Swim last night had some hard efforts:
600, 300 & 100 – 9:08,4:48,1:21
Backed it up with a visit to the gym just nine hours later:
30 min interval run: 10 min @ 4:30/km + 10 x [1:00 @ 3:36/km, 0:30 @ 5:36/km,0:30 @ 5:00/km]
30 min swim: 5:00 E, 20:00 Paddles, 5 min E
Double day tomorrow: Run – Swim
The softly, softly approach to training this year is paying off. I ran an easy 17km on Saturday and came home with an average of 4:41/km @ 144 av. HR.
I’m happy with that considering the problems I have had in the off-season.
I’ll just keep it steady and smooth for the next few weeks -having very short bouts of intensity- and then will up the effort in mid March.
Swim and Run economy is the focus for the moment. Speed will grow from that.
Oh what plans I had for this morning. I had planned to do a monster training set before work. Run an easy 42 minute 10km on the treadmill, then 10 minute of strength work on the Concept2 (Some kind of interval with very high resistance) and follow that with a 30 minute swim.

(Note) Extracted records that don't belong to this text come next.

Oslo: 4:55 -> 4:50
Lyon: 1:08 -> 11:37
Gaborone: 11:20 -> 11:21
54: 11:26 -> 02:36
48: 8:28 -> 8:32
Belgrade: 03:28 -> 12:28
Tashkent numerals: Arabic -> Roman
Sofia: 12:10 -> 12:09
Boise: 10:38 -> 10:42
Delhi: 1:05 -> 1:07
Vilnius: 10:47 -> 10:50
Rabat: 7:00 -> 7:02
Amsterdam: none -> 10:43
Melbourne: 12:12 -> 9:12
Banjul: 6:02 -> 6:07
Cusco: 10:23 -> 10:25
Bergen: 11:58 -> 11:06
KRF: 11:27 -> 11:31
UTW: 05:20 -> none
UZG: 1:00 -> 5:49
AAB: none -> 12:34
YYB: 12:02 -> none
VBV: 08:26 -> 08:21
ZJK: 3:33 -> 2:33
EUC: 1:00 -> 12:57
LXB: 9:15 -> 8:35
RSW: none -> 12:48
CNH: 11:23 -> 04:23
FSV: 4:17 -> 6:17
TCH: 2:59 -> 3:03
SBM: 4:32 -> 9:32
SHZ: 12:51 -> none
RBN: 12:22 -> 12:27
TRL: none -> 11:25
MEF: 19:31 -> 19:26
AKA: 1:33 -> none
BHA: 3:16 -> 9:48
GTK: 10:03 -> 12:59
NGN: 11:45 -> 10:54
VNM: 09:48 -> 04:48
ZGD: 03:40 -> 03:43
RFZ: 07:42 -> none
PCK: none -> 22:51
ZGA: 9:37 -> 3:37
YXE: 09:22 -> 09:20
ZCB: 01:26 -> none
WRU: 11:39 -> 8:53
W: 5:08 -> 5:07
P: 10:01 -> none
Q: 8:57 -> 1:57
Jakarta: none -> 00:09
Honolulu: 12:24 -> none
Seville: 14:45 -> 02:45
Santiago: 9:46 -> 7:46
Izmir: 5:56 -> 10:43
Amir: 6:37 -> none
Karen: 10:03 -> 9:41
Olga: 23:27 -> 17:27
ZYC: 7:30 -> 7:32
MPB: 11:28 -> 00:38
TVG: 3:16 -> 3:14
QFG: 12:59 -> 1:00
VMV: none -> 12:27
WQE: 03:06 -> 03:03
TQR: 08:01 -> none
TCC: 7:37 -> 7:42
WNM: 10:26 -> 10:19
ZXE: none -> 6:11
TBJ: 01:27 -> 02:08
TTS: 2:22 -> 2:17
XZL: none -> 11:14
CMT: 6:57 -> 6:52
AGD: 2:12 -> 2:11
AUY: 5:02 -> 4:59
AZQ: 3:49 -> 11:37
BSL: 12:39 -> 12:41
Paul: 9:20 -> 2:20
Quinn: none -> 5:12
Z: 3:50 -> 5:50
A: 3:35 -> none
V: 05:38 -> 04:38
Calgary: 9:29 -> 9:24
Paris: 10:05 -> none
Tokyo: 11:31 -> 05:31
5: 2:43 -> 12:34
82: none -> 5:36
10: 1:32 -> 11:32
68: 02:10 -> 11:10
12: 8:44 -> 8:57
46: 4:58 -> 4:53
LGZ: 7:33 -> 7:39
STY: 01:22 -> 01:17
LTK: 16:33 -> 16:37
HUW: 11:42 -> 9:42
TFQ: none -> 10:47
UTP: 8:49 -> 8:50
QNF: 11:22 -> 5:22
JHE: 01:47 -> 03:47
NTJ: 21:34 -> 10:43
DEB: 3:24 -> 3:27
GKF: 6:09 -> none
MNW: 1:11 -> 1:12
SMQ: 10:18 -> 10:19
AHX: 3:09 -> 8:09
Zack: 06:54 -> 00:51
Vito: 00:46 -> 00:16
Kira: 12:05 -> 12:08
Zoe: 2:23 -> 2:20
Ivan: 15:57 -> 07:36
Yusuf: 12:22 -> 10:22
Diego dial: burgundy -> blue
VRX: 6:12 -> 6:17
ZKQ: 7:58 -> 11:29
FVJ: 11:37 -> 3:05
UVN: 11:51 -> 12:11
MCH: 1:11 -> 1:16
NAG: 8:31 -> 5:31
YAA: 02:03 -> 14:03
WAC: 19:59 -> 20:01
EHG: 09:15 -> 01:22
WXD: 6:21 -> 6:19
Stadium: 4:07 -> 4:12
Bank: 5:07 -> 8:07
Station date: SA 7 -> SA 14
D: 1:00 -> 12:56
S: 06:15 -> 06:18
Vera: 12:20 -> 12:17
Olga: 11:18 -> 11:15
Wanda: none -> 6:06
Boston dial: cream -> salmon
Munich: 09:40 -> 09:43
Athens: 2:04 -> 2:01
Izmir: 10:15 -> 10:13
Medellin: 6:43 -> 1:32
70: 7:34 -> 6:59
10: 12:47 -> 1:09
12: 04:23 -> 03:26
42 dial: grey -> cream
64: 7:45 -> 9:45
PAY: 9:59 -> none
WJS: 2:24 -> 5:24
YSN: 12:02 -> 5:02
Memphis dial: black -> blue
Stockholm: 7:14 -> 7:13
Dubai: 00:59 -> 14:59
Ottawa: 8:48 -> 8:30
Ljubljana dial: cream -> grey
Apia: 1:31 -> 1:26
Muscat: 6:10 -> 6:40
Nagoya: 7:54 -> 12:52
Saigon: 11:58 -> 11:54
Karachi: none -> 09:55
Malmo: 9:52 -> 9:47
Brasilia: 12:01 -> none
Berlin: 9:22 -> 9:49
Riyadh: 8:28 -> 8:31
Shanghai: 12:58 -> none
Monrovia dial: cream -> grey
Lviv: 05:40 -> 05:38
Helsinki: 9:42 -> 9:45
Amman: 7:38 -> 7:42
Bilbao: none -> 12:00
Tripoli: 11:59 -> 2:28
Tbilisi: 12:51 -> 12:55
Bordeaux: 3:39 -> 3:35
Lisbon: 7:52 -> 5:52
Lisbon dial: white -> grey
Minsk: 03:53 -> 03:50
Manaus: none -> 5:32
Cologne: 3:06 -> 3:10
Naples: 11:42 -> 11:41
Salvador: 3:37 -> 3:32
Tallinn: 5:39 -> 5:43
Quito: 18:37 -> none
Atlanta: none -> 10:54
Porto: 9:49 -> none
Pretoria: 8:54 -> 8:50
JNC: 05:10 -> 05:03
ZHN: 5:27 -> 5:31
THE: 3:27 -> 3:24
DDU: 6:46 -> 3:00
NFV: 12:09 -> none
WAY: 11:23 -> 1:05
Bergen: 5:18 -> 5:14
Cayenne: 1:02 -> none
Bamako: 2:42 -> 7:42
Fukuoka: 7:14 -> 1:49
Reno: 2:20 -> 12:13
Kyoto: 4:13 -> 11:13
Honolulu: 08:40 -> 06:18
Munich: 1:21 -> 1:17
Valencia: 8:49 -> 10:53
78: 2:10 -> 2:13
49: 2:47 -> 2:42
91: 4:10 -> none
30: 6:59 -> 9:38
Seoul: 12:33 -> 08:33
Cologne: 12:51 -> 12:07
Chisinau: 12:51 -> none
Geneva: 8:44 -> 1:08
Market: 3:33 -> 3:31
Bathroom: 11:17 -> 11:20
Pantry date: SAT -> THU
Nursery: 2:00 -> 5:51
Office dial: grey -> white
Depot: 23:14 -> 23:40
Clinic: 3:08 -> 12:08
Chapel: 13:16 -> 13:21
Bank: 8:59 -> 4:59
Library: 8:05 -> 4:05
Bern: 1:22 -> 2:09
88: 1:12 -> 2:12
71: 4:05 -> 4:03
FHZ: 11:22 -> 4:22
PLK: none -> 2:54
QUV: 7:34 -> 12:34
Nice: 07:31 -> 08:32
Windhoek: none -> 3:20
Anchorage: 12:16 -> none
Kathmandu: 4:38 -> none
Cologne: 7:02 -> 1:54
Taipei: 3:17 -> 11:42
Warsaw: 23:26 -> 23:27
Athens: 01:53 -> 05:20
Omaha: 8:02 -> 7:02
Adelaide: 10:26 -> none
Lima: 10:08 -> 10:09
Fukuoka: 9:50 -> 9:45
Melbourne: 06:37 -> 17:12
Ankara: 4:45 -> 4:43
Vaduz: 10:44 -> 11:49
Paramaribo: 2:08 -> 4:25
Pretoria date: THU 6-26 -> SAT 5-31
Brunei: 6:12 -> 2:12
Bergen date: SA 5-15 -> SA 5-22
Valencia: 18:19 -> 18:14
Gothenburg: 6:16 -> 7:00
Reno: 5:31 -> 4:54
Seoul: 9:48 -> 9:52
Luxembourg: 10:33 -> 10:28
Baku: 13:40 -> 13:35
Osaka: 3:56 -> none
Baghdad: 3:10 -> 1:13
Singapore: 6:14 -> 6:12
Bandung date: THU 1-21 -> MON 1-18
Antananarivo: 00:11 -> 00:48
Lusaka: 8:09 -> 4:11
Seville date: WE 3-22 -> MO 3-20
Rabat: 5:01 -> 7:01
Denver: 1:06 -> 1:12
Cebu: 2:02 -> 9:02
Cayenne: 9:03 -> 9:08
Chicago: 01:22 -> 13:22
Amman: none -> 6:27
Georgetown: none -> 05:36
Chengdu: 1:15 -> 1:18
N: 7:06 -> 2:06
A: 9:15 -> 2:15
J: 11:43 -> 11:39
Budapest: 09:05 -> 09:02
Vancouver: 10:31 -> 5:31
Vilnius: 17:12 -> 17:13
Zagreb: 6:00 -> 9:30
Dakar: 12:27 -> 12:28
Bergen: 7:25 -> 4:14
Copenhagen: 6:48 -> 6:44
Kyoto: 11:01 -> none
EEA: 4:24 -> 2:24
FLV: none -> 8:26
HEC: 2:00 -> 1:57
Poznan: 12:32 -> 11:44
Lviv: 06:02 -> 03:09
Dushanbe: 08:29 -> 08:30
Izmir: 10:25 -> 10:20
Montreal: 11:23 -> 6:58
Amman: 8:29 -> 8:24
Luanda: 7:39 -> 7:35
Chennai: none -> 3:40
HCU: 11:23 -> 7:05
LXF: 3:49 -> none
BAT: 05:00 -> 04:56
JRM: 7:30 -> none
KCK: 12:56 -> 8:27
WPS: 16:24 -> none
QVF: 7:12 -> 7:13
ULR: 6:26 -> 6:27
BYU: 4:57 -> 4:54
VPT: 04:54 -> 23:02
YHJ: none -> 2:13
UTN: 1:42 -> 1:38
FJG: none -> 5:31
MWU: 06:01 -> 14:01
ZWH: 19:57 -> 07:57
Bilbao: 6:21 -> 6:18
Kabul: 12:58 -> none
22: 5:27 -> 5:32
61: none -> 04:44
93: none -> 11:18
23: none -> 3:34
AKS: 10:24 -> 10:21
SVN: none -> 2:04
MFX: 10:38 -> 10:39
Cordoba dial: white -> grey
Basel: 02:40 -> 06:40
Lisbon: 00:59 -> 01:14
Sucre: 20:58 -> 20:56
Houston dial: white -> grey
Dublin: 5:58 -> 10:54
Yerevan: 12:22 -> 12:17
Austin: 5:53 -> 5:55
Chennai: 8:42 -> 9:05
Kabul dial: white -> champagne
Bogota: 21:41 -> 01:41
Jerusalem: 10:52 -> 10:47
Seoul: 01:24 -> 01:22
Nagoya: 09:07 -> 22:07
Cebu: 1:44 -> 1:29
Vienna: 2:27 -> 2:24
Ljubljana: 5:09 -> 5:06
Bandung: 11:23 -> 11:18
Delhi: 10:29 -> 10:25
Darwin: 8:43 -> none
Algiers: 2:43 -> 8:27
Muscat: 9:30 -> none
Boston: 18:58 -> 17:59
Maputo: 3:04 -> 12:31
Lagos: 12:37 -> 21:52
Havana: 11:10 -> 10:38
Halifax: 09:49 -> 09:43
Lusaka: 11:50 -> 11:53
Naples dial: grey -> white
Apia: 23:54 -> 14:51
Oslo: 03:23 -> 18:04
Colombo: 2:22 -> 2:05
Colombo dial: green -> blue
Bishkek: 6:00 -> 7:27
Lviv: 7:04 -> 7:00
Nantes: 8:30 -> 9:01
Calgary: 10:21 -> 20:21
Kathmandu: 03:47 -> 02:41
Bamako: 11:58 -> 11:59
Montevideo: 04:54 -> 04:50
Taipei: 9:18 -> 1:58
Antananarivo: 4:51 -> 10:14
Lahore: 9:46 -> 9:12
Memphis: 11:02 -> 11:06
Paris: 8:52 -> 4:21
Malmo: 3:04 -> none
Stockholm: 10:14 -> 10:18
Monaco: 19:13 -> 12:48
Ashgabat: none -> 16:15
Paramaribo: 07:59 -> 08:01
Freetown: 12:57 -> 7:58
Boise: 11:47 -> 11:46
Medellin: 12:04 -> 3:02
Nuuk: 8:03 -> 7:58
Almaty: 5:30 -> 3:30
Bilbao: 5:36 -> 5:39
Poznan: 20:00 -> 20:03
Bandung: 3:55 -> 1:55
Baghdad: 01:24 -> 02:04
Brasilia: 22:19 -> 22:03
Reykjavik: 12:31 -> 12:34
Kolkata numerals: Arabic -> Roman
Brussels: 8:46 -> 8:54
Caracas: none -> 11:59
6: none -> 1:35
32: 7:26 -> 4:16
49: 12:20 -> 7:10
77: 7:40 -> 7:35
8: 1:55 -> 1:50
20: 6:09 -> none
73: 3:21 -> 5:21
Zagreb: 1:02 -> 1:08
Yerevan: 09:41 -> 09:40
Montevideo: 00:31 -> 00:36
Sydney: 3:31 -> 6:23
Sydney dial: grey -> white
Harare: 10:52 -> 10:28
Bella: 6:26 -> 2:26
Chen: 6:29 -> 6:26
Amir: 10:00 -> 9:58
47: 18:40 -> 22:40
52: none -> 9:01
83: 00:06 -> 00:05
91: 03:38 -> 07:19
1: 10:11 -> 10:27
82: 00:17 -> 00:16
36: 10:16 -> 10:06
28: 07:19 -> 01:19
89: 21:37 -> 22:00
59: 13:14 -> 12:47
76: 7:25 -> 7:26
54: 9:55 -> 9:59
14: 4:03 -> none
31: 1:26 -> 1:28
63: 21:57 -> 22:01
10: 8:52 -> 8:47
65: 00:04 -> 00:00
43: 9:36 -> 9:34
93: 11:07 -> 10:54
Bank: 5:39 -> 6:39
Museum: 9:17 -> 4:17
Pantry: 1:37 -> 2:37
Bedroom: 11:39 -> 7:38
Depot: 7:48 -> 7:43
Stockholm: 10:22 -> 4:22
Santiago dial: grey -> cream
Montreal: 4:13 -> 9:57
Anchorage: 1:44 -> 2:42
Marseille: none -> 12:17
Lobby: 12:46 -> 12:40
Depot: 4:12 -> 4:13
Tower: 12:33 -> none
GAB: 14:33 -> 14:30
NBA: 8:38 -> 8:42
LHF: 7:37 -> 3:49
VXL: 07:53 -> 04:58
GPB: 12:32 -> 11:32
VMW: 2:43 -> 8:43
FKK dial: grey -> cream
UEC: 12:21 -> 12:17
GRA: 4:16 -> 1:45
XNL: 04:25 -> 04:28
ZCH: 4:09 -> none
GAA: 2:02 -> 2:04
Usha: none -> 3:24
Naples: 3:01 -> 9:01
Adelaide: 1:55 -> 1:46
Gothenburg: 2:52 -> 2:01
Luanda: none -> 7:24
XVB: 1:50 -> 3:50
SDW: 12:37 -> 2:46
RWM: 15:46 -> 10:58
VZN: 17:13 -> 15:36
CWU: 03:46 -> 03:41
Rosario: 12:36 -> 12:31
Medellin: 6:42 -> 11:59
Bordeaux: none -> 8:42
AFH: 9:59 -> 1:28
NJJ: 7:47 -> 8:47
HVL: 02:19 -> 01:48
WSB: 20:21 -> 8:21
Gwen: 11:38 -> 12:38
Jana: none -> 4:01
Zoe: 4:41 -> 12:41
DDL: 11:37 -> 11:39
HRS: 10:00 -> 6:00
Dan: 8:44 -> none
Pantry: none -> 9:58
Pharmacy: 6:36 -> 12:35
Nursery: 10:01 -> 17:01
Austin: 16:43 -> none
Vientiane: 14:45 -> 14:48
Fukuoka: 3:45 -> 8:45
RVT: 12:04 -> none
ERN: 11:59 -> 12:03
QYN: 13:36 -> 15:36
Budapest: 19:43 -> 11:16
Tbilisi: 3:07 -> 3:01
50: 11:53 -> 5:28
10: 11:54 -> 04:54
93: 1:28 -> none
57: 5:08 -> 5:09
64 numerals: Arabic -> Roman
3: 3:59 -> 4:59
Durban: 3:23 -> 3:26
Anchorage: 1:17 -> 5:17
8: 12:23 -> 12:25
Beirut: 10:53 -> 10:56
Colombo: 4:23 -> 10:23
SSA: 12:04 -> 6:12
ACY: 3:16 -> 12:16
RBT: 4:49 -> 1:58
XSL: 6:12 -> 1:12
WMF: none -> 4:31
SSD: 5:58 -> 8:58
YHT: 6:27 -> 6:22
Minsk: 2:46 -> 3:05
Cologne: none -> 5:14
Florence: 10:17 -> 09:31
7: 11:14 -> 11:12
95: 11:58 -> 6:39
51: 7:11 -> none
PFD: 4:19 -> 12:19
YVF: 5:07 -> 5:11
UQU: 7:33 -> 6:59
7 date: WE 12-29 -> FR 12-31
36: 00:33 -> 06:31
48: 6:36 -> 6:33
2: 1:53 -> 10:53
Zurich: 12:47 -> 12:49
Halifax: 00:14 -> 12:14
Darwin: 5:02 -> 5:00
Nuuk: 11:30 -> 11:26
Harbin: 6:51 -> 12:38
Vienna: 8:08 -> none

To prepare for this I did a 10km row last night – took it very easy and didn’t feel any after effects last night. Unfortunately the after effects were there. My usual easy 42 minute was not good. Uncomfortable would be a mild way of putting it – agony would be a little dramatic. It just wasn’t happening. I slogged it out for 32 minutes and then decided to do intervals for the last 10 minutes; 1 min @ 13km/h, 1 min @ 16km/h. Last minute @ 17km/h. I figured that a) I was feeling shite anyway, so I might as well put the hammer down and b)I would not be doing any more training after the run so I should get some quality done.
Now, 90 minutes later I do not regret scrapping the plan. It was not the correct plan. Tomorrow is another day.
I felt the run in my body last night – BP was probably quite low and legs were a little stiff today. Despite that I think I’ll keep the load on today. The plan is to do an EASY 10km row at lunch and then swim with the club. Assess tomorrow if I can continue or else schedule a one day rest.
Only Swam tonight. So that leaves me quite fresh for tomorrow. Perhaps fresh enough for a 10km Concept2 set followed by 5km on the treadmill.
I didn’t need it but I got a full weekend of recovery. That’s a nice way of stating that I was unable to train because of family commitments. I’m unusually not bothered because I had a good weekend. To make up for my non-athletic weekend I went for a run this lunchtime. There was no plan in my mind but just run. I started to run towards Edsviken intending to turn around when I got down to the water. I felt great so kept running in the opposite direction of my employer. To call it long is a bit excessive but I managed my longest run of the year at a fairly descent pace with no problems at all. 17km @ 4:39/km @ av. HR of 144 . That’s not too shabby.